Миссис Гордон восхваляла своего отца как «beau-ideal того, каким должен быть критик, чьи суждения будут жить как части литературы, а не просто разговоры о ней». Что эти так называемые суждения достойны жить и будут жить, мы полностью верим; все же мы никогда не могли считать его образцовым критиком или даже великим. Хотя он не был лишен аналитической силы, ему не хватало судебной способности. Он мог творить, но он не мог взвешивать хладнокровно и беспристрастно то, что было создано. Весь его склад запрещал это. Он был нетерпелив, страстен, безрассуден, яростен в своих симпатиях и антипатиях. Его пылкий энтузиазм к одному автору диктовал великолепную дань уважения другу; в то время как иррациональный предрассудок против другого вызывал ужасную диатрибу против врага. В любом случае, могли быть «мысли, которые дышат, и слова, которые жгут»; все же было мало истинной критики. Несравненные статьи о Спенсере и Гомере представляют один класс, а статьи о Хэзлитте и Ли Ханте — другой. В то время как первые демонстрируют нежную симпатию поэта и энтузиазм ученого, последние раскрывают бескомпромиссного партизана, размахивающего веревкой палача и размахивающего бичом скорпионов. Из трех видов критики романиста — «рубить, щекотать и пластырь» — он признавал и использовал только две крайности. Ни в критике, ни в ведении жизни овидьевское «Medio tutissimus ibis» никогда не было для него правилом. В «Застольных беседах» за июнь 1823 года некоторые из его характеристик остроумно изложены, с некоторой долей карикатуры, в насмешливом вызове, брошенном Фрэнсису Джеффри, «Королю Синего и Желтого», шутливым Магинном под его псевдонимом Морган Одоэрти: — «Кристофер, милостью Латуни, Редактор „Blackwood’s“ и Методистских журналов; Герцог Хамбага, Викторины, Пуффери, Катап и Слэшэндхакэвэй; Принц Парамоунт Джентльменов Прессы, Лорд Журналистов и Регент Рецензентов; Молот Виггерства и Кастигатор Кокни; Граф Палатин Периодических изданий; Маркиз Святой Кочерги; Барон Балаама и Бларни; и Рыцарь самого жалящего Ордена Крапивы».
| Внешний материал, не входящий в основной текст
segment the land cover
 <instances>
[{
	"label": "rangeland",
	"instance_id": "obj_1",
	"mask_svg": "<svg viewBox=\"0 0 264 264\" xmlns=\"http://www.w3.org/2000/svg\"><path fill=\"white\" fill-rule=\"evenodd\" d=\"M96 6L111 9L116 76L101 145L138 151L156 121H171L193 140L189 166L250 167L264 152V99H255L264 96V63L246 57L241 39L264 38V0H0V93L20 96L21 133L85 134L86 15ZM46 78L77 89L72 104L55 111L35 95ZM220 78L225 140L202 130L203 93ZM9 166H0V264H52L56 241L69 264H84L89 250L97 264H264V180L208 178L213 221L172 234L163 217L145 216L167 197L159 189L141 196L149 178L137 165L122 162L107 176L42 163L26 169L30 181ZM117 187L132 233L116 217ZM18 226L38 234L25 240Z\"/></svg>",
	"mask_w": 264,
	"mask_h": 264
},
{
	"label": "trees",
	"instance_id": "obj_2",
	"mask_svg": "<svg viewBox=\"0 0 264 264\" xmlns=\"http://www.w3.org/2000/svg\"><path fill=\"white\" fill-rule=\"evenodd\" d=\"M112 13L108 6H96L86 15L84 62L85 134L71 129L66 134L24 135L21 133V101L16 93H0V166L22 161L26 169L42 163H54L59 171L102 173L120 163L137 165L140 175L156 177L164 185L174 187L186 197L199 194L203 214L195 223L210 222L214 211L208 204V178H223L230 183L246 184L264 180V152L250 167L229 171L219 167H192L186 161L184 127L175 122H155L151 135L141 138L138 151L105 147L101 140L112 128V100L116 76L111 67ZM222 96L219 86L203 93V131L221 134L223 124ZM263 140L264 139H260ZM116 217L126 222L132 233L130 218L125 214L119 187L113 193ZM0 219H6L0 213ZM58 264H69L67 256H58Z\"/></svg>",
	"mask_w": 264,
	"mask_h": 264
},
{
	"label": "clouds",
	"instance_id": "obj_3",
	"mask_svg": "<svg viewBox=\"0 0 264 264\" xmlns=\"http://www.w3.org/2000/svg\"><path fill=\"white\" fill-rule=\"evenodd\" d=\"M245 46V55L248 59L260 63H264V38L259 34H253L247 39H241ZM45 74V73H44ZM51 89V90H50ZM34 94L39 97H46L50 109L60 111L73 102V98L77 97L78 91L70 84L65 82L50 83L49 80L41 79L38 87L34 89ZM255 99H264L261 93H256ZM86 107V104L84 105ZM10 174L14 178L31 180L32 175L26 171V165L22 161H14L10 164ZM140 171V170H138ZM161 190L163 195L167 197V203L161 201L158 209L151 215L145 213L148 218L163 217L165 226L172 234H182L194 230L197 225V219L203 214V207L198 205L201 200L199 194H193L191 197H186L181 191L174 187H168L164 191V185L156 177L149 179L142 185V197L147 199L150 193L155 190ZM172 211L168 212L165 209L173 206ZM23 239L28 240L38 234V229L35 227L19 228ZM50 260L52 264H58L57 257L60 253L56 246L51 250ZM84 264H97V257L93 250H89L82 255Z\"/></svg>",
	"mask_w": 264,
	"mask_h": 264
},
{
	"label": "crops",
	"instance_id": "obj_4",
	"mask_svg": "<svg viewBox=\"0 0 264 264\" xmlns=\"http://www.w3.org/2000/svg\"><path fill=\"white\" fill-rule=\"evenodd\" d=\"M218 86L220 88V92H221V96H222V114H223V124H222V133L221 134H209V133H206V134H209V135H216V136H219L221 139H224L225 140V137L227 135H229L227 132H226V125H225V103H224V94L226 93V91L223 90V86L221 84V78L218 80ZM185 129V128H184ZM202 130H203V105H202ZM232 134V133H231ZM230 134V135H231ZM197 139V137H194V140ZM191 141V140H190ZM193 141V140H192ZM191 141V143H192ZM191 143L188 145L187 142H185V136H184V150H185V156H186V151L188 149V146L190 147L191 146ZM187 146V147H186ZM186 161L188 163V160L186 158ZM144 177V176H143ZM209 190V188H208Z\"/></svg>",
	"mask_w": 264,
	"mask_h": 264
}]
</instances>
В 1820 году Вильсон был избран профессором моральной философии в Эдинбургском университете — должность, которую он занимал более тридцати лет. Его соперником был его друг, сэр Уильям Гамильтон, убежденный виг; и эта предвыборная кампания, носившая сугубо политический характер, была скорее яростной, чем философской. Личность Вильсона стала главным объектом нападок и защиты, и именно вокруг нее развернулась основная борьба. Хотя его репутация была чистой и безупречной, в ней нашлись некоторые моменты, которые недобросовестный противник мог легко истолковать превратно, придав своим словам видимость правдоподобия. Его свободный, беспорядочный образ жизни, мелкие неосторожности, неосмотрительные высказывания и безрассудная «Халдейская рукопись» могли при некотором искажении фактов стать поводом для нападок и быть использованы ему во вред. Но фанатичное рвение его оппонентов не утихало, пока их обвинения не прошли почти через всю гамму аморальных поступков. Его называли не только богохульником, но и человеком, развращающим жену и детей. Сегодня кажется довольно забавным, что он был вынужден подкреплять свою позицию, рассылая письма своим почтенным знакомым с просьбой предоставить свидетельства о его хороших моральных качествах. Когда он наконец одержал победу, набрав более двух третей голосов, была предпринята попытка пересмотреть результаты; но новый профессор отстоял свои позиции, а голоса фракционеров утонули в шиканье.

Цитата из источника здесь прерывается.